▶ [Extracted text]
[Start]

The first word most people say when you mention food in Maputo is
"prawns", followed quickly by the words "cold beer". South Africans are
especially Pavlovian about this, and for many of us, the two will always
be the signature Mozambican meal: an ice-cold Dois M (pronounced
doish-em) or a Laurentina, both excellent local beers, along with a
great pile of prawns. But while eating prawns remains one of the top
reasons to visit Maputo - and no visit is complete without attempting to
commit prawnicide at least once - there is far more to the food and
flavours of Maputo.
The city's cuisine is a mix of African, Portuguese, Oriental and Arab
flavours: warm spices, piquant piri piri, creamy coconut sauces and
hints of cashews. Think Afro-Mediterranean with an Eastern sidewinder.
Mozambican seafood is famous: camarões (prawns) lagosta (crayfish)
peixe grelhada (grilled catch of the day) as well as lulas (calamari)
and ameijoas (clams). Chicken is also popular, especially galinha a
Zambeziana, which is a chicken dish with a lime, garlic, pepper. coconut milk and
piri-piri sauce.
Look out, too, for the traditional dish of matapa, cassava leaves
cooked in a peanut sauce. Caril (curry) dishes are common, as are
chamusa (samoosas). And meat dishes tend to be good, with most meat
imported from SA.
The city has a surprising diversity of restaurants, bistros, cafés
and street fare. Along Avenida Marginal, the beach road, and downtown,
you can do fine dining, family restaurants, pavement cafés, ambient
bistros. Go Thai, Greek, Italian, Portuguese, Mozambican; do Ethiopian,
Moroccan, street food. The Portuguese also ensured a wonderful tradition
of baking, and all across the city you'll find cafés, pastelaria and
salao de cha serving delicious pastries and fresh pão (bread). And
coffee-heads, fear not, Maputo is a deeply coffee-friendly society.
Delicious espressos, cappuccinos, latte and assorted coffee-combo
regmakers wait at every turn.
Since everyone asks, the best prawns to be had in town are at the
Bayview Restaurant at Southern Sun, an elegant North African restaurant
with doors opening out on ocean views, and excellent food and wines
(4016 Avenida Marginal).
The home of the "original LM prawn" is still Costa do Sol (10249
Avenida Marginal), a historic and colourful spot at the northern end of
Avenida Marginal that dates back to colonial times, run by the
Petrakakis family since 1938. They also do a mean line in caipirinhas,
the traditional Maputo cocktail .
For an authentic Portuguese meal, head straight for the convivial
Taverna (995 Avenida Julius Nyerere), which serves cozinha tipica:
typical Portuguese food, seafood, steaks, trinchado, slow-cooked lamb,
skewers of meat. They have the best wine list in Maputo.

[End]

▶ [Data extract]
[Start]

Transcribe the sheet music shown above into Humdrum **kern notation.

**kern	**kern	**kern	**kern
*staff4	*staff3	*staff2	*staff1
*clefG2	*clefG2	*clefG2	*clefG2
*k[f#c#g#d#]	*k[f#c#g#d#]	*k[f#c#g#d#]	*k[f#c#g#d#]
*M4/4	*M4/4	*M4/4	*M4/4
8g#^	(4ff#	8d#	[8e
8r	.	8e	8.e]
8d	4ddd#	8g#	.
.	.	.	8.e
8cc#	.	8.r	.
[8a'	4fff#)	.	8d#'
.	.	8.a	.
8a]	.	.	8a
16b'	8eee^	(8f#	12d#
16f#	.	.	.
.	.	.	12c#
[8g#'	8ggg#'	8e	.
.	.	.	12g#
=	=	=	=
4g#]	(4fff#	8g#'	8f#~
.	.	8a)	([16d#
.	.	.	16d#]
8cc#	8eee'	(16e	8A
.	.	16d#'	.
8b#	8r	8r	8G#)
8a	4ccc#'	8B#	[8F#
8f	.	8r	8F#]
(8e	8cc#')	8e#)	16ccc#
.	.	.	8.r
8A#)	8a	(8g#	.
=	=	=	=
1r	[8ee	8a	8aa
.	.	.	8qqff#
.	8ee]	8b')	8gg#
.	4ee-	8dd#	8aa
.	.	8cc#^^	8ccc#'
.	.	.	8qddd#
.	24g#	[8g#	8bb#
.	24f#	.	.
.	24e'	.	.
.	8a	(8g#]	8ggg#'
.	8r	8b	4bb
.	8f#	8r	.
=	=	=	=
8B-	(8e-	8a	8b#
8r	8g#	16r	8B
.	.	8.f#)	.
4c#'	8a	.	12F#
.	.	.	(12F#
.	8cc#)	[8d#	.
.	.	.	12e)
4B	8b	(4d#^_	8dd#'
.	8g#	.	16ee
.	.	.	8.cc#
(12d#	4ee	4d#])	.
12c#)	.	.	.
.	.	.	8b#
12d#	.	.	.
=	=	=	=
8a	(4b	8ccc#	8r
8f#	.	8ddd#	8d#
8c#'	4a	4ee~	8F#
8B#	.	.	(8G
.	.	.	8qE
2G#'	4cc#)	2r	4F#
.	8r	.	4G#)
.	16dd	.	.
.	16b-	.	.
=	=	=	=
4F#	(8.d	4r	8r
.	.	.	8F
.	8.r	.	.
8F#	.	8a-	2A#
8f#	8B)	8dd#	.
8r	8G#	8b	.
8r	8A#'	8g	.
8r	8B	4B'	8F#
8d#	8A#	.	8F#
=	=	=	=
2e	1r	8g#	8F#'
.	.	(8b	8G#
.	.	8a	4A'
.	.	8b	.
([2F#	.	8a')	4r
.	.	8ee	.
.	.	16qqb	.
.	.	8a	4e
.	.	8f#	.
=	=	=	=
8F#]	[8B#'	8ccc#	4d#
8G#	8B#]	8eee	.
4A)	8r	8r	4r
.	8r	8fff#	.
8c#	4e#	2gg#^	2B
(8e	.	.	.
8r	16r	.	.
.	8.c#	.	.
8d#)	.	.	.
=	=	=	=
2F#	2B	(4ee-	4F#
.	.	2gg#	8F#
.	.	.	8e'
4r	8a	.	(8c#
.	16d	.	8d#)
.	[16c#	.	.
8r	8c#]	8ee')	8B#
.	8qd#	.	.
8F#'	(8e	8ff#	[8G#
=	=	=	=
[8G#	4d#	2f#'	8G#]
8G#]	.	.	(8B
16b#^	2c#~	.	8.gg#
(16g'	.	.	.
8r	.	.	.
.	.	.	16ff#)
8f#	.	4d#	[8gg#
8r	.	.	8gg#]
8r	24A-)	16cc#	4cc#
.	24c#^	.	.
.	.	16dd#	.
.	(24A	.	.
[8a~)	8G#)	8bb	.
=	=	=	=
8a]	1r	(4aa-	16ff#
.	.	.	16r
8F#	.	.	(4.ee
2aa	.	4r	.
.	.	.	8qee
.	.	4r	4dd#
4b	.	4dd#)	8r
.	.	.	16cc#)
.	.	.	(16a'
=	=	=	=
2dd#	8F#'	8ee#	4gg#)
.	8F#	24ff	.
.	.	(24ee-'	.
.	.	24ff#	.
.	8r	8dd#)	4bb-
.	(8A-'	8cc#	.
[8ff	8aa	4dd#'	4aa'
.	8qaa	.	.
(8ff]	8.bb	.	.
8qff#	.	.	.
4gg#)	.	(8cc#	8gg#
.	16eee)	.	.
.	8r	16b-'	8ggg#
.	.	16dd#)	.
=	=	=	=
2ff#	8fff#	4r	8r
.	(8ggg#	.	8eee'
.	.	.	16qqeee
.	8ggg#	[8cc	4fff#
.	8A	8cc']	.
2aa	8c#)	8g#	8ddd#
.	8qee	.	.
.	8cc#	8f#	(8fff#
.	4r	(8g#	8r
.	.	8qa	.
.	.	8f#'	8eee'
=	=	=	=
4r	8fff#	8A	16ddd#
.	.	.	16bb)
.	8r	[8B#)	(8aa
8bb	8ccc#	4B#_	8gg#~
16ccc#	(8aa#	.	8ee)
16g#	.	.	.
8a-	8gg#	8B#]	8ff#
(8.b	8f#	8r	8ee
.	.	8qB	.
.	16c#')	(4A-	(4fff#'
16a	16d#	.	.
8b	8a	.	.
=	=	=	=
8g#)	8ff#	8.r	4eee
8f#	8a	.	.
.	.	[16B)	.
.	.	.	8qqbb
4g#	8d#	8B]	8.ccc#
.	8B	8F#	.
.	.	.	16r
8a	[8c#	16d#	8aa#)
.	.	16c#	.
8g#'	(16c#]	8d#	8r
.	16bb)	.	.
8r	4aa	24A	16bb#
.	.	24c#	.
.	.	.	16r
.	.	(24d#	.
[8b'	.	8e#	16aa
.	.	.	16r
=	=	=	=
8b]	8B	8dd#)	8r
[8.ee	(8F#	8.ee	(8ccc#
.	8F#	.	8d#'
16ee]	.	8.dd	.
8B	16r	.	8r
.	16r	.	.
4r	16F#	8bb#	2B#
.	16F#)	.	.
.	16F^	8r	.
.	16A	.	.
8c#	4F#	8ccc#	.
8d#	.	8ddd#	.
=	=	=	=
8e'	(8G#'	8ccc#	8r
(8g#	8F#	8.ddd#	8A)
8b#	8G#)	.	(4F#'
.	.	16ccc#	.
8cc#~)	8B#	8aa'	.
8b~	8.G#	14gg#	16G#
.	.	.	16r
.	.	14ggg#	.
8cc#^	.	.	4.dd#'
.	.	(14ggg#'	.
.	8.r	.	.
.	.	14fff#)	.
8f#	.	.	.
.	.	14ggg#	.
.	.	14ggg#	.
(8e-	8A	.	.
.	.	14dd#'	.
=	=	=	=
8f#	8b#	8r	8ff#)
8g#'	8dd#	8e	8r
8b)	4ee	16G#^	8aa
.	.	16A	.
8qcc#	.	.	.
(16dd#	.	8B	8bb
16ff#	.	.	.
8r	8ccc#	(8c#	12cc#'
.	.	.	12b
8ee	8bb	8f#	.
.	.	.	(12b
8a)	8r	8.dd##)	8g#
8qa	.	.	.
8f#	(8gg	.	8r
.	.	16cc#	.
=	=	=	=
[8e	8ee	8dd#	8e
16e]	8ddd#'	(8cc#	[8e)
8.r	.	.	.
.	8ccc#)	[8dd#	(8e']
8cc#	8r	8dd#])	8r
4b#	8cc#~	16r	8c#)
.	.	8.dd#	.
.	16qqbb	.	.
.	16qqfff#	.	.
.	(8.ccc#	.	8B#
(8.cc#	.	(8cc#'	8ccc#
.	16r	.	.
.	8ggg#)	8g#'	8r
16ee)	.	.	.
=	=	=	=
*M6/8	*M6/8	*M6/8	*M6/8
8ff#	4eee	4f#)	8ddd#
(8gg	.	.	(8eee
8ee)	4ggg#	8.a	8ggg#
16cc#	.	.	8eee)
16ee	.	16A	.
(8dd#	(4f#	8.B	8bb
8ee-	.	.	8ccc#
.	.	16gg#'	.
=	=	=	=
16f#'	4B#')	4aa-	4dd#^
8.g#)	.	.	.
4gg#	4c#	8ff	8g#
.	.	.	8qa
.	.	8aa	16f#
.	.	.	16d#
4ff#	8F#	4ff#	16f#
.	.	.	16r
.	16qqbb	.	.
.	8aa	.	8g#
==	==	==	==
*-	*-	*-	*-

[End]

▶ [Objective A]
In the text on Maputo's food, swap "bistros" for "brasseries" and restate the passage starting at "Look out, too, for" and ending at "at every turn.".
▶ [Objective B]
Extend the text on Maputo's food and restaurants with further sentences that follow on from its last one.

▶ [Task output A]
Look out, too, for the traditional dish of matapa, cassava leaves
cooked in a peanut sauce. Caril (curry) dishes are common, as are
chamusa (samoosas). And meat dishes tend to be good, with most meat
imported from SA.
The city has a surprising diversity of restaurants, brasseries, cafés
and street fare. Along Avenida Marginal, the beach road, and downtown,
you can do fine dining, family restaurants, pavement cafés, ambient
brasseries. Go Thai, Greek, Italian, Portuguese, Mozambican; do Ethiopian,
Moroccan, street food. The Portuguese also ensured a wonderful tradition
of baking, and all across the city you'll find cafés, pastelaria and
salao de cha serving delicious pastries and fresh pão (bread). And
coffee-heads, fear not, Maputo is a deeply coffee-friendly society.
Delicious espressos, cappuccinos, latte and assorted coffee-combo
regmakers wait at every turn.

▶ [Task output B]
Zambi's (8 Avenida 10 de Novembro) is an upbeat meeting-and-eating
spot and has all the right ingredients for a long, decadent lunch or
dinner: waving palm trees and sea views, a convivial dining room and
shaded terrace, all in an unusual building which was designed by
avant-garde Portuguese architect Pancho Guedes in the 1950s. It was once
a pole-dancing club, but is now a salubrious spot. They serve the best
garlic bread in Maputo, but also try their petite gateau dessert. Huge
salads are a meal in themselves. You can take the country's signature
dish to its logical conclusion and have Prawns Laurentina, prawns cooked
in beer, or try clams in white wine sauce.
Marisqueira Sagres (4272 Avenida Marginal) is a busy, family-friendly
Portuguese restaurant on the beachfront, near Southern Sun, decorated
with assorted maritime kitsch. Sagres serves the best salads and huge
crabs. A good idea is to order a whole selection of their starters, like
chorizo, clams, squid heads, chicken livers and garlic prawns. If you
are in a beer-drinking group, try their tower of beer. A great place to
enjoy a caipirinha at sunset. Service can be a bit slow at times.
If it's that iconic grilled chicken you're after, head for the aptly
named Piri Piri (Avenida 24 de Julho), an unpretentious restaurant off
Avenida Julius Nyerere, which has simple metal tables and chairs on the
pavement and a charming atmosphere inside. Or try Escorpião (Recinto de
Feira Popular), a shabby, colourful and charming restaurant inside the
old feira popular (fun fair). Escorpião is one of the oldest restaurants
in the city, and long, lazy, late-night dinners can be rounded off with
some good cheer at one of the local shebeens inside the feira.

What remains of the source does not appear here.